Extracted records
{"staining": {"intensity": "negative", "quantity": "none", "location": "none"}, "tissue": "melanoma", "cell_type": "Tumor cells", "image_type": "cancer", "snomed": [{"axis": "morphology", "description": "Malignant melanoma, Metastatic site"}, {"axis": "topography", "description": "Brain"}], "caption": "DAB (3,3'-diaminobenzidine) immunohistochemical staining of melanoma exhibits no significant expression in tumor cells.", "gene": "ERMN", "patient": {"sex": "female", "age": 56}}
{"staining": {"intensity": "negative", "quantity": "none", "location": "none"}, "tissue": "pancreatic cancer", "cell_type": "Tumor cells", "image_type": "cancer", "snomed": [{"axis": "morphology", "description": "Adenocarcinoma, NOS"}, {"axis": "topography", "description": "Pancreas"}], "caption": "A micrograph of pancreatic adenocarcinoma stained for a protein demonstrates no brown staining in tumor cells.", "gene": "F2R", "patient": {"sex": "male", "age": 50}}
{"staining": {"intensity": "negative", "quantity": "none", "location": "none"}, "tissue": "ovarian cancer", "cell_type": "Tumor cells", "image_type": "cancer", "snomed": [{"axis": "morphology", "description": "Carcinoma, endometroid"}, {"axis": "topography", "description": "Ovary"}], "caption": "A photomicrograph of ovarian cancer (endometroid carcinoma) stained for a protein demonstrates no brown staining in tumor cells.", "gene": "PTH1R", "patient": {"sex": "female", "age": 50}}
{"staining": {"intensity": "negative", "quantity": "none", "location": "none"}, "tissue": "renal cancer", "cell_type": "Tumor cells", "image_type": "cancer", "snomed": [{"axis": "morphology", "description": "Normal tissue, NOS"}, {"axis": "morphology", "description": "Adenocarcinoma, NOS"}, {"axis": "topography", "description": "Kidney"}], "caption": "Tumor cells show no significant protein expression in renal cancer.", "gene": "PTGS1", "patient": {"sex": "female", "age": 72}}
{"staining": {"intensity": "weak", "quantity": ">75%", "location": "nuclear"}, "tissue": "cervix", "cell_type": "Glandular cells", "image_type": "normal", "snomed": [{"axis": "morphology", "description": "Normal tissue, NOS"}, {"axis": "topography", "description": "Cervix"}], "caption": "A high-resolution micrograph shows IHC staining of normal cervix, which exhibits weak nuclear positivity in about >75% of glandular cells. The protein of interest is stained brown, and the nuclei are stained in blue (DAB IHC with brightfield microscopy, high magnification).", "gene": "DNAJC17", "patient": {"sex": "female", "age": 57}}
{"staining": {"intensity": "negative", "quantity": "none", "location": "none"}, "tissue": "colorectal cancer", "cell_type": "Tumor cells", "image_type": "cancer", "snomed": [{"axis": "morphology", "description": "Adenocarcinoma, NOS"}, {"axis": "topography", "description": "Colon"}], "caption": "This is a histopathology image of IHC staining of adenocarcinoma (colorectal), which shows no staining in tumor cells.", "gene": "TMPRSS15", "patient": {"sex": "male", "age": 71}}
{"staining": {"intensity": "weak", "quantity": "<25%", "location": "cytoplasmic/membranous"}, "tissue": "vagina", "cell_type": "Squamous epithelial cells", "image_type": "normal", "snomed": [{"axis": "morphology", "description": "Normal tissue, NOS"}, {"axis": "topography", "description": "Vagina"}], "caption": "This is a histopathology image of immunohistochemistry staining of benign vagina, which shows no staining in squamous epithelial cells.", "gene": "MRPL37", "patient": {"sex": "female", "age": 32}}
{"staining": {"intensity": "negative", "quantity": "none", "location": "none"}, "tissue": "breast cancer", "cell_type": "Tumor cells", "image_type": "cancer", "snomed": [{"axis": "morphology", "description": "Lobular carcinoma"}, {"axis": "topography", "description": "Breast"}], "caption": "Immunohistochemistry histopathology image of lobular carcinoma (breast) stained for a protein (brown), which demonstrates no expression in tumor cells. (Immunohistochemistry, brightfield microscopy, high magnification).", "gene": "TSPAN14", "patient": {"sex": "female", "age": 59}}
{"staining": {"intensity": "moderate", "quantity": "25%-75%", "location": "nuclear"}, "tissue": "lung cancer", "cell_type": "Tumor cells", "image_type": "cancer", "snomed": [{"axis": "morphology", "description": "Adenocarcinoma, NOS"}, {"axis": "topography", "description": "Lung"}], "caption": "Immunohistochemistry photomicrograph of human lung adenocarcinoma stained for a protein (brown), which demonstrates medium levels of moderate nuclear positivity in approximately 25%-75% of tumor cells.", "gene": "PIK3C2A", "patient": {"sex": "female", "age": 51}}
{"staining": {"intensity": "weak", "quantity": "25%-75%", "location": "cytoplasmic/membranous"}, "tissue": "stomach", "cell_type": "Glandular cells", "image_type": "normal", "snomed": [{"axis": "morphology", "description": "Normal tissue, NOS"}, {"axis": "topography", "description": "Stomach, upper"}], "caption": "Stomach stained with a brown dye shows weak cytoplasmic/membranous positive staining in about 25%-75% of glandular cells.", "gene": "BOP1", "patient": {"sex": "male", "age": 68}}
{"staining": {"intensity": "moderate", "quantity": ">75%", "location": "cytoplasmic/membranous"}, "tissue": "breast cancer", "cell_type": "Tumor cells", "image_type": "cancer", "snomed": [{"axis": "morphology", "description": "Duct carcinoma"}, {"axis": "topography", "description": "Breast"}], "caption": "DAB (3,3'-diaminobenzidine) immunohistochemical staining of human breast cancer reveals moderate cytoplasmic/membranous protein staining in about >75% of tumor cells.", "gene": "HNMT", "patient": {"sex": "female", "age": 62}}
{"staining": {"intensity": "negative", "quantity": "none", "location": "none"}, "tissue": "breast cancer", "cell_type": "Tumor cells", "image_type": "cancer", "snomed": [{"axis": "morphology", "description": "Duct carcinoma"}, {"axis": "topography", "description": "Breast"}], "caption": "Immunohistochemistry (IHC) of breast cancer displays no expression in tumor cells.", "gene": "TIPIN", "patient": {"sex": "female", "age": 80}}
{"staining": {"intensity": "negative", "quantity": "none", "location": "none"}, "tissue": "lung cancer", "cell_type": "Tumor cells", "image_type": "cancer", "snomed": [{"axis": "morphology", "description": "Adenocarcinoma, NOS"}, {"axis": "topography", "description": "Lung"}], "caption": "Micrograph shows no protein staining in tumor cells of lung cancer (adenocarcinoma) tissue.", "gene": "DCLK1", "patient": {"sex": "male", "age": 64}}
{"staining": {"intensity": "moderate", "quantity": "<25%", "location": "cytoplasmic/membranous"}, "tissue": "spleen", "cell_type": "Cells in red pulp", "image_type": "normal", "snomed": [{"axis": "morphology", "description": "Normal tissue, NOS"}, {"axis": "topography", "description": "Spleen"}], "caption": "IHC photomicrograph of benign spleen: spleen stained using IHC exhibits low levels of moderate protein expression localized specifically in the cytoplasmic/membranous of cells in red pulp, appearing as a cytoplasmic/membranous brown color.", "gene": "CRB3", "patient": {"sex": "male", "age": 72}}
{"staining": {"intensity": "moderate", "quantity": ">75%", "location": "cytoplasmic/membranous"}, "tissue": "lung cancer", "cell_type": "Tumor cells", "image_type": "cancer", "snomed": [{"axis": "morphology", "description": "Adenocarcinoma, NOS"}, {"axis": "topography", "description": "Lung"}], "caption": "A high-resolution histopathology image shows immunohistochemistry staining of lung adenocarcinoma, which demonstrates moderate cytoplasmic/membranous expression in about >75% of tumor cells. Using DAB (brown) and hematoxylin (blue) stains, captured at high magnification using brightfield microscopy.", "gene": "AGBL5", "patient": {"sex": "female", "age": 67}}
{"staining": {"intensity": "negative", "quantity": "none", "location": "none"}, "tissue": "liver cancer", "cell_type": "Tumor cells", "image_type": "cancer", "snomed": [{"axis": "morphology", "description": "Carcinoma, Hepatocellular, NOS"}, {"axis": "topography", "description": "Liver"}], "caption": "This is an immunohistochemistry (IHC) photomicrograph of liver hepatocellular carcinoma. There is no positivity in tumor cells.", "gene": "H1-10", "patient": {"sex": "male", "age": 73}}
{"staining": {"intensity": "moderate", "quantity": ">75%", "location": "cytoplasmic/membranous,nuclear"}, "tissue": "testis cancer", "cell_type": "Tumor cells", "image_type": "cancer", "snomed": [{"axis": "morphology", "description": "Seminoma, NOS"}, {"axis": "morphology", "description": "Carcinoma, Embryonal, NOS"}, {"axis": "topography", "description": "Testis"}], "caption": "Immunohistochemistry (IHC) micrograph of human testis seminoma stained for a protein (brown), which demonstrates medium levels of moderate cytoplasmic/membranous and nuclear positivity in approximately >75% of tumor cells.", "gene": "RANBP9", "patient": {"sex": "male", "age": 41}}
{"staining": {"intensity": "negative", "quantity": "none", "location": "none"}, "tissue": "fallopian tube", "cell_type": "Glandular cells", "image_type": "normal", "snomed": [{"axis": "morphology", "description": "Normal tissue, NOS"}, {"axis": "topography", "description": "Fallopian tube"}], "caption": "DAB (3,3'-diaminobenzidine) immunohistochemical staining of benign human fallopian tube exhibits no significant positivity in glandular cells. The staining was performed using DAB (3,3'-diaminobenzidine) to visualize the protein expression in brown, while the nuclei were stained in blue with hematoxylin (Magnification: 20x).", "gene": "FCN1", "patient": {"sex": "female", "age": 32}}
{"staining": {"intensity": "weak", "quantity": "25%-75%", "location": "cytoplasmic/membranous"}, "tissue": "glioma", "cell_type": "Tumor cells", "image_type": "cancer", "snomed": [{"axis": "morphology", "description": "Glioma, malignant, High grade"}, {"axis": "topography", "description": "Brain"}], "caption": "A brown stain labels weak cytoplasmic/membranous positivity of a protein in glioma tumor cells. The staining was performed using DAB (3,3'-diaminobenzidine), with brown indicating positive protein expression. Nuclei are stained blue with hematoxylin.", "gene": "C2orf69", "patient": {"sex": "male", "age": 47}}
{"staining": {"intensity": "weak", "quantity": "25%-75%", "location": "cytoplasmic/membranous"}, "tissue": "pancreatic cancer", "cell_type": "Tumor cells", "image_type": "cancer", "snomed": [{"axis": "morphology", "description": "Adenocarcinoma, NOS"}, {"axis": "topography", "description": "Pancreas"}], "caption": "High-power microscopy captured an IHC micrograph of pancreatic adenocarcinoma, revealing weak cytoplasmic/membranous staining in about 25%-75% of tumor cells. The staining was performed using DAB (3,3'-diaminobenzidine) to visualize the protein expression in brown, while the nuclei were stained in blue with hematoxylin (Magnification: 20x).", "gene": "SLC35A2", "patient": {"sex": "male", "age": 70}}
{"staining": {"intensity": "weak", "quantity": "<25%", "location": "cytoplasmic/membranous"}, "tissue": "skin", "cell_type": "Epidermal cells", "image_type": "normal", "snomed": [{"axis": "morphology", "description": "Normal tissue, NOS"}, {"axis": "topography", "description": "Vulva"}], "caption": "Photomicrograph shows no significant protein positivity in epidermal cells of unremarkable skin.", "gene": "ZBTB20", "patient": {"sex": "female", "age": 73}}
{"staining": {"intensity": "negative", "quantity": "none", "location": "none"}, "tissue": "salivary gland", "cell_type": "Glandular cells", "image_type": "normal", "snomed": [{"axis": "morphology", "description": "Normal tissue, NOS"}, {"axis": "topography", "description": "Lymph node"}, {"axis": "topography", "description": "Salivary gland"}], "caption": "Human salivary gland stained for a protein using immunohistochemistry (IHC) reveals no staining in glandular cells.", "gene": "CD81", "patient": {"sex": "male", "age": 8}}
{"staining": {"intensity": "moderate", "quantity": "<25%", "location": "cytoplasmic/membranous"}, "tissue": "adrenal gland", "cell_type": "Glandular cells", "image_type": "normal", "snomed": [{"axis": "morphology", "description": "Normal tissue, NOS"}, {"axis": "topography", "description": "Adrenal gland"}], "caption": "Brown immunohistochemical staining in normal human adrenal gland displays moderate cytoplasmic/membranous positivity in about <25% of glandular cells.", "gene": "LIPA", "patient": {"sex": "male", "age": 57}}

About this task – Counting only lines that contain the word "resolution", give the number found in the data, and nothing else.

Exercise output – 2